§ WHAT IS EXPECTED
Leave out every picture, and output exactly the lines from the line containing "592 324 3.02" through the last line of the data.

....

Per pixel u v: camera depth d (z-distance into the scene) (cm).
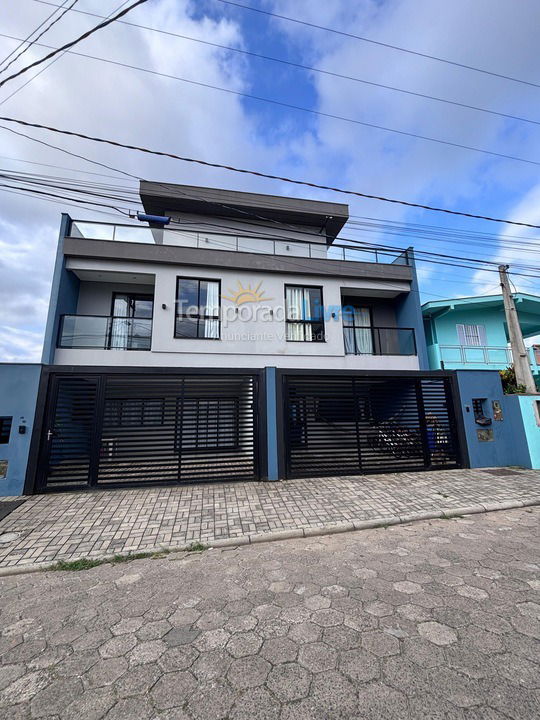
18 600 295
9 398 613
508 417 814
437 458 766
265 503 541
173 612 269
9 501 554
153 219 747
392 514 491
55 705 180
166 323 915
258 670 201
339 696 179
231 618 257
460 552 368
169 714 172
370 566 339
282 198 1156
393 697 177
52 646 231
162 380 681
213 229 1154
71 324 888
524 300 1276
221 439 683
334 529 446
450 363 1190
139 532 436
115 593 303
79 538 420
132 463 634
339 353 1003
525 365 876
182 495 583
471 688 182
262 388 709
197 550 395
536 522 464
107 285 1019
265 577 324
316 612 261
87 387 647
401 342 1142
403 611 258
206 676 198
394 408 767
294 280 1026
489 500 548
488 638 223
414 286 1099
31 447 603
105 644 231
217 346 934
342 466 712
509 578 305
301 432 711
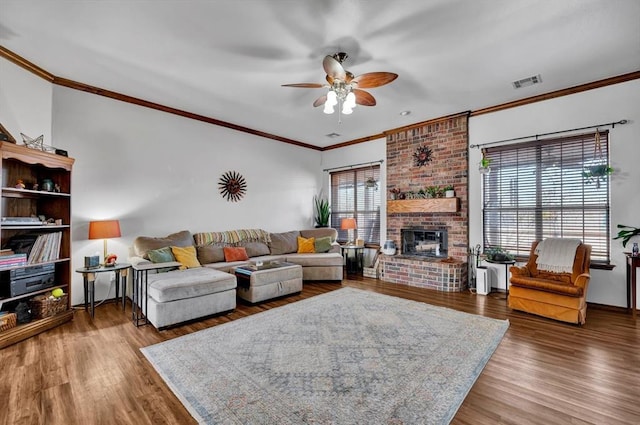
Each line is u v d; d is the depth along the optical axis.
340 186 6.62
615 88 3.44
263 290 3.76
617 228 3.44
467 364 2.20
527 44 2.71
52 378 2.02
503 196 4.29
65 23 2.42
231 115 4.72
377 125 5.22
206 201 4.88
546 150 3.95
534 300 3.24
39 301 2.84
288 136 5.98
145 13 2.30
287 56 2.92
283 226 6.10
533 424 1.59
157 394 1.86
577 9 2.24
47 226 2.91
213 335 2.74
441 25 2.43
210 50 2.83
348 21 2.38
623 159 3.41
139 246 3.82
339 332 2.79
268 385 1.94
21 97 3.00
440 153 4.84
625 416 1.65
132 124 4.05
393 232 5.43
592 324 3.02
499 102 4.15
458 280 4.33
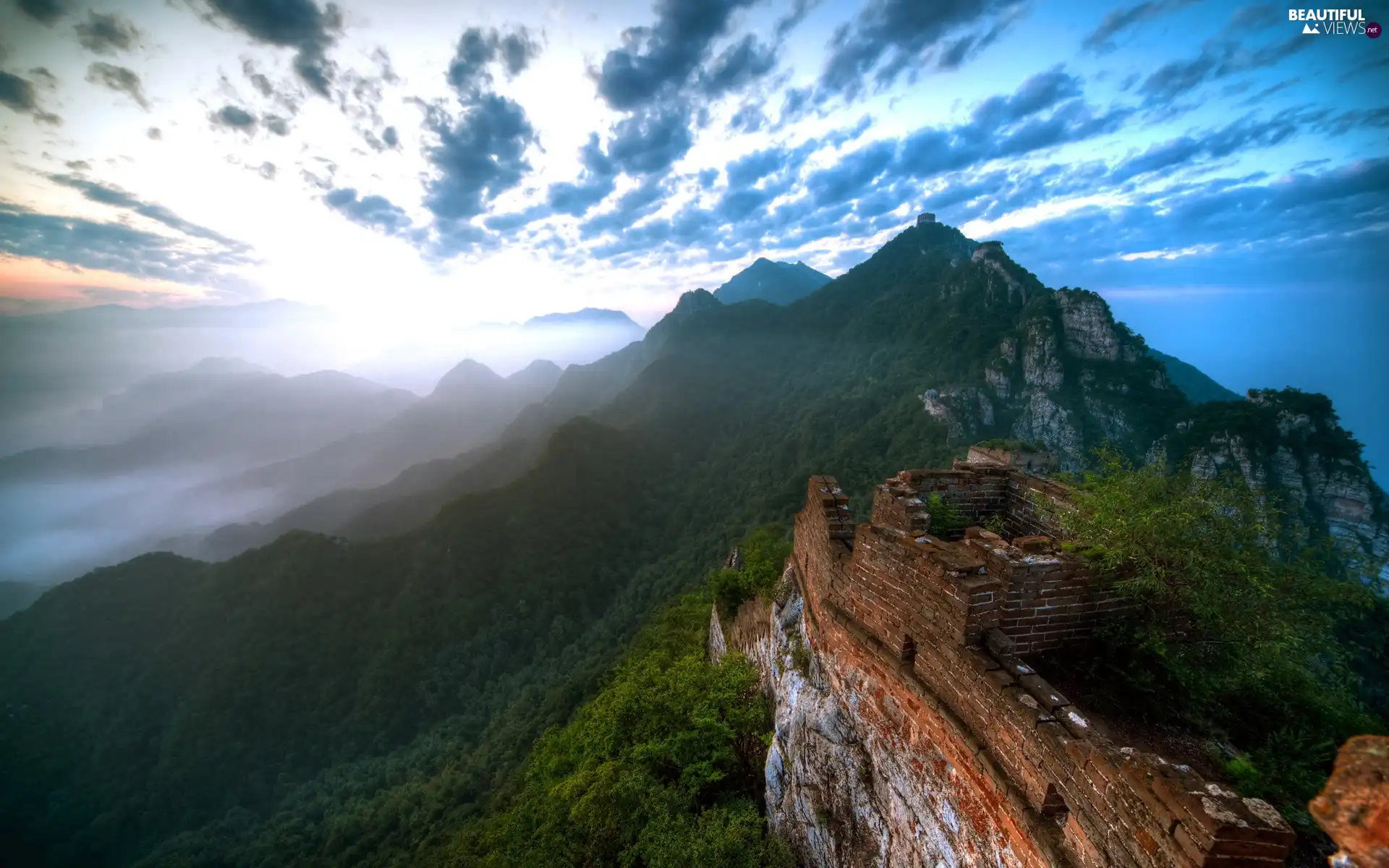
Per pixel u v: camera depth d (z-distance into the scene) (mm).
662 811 10250
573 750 15547
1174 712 5668
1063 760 4602
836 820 8289
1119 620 6398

....

§ RESULT
592 324 3.02
499 102 4.15
458 280 4.33
Per pixel u v: camera depth d (z-distance into the scene) (mm).
662 811 10250
573 750 15547
1174 712 5668
1063 760 4602
836 820 8289
1119 620 6398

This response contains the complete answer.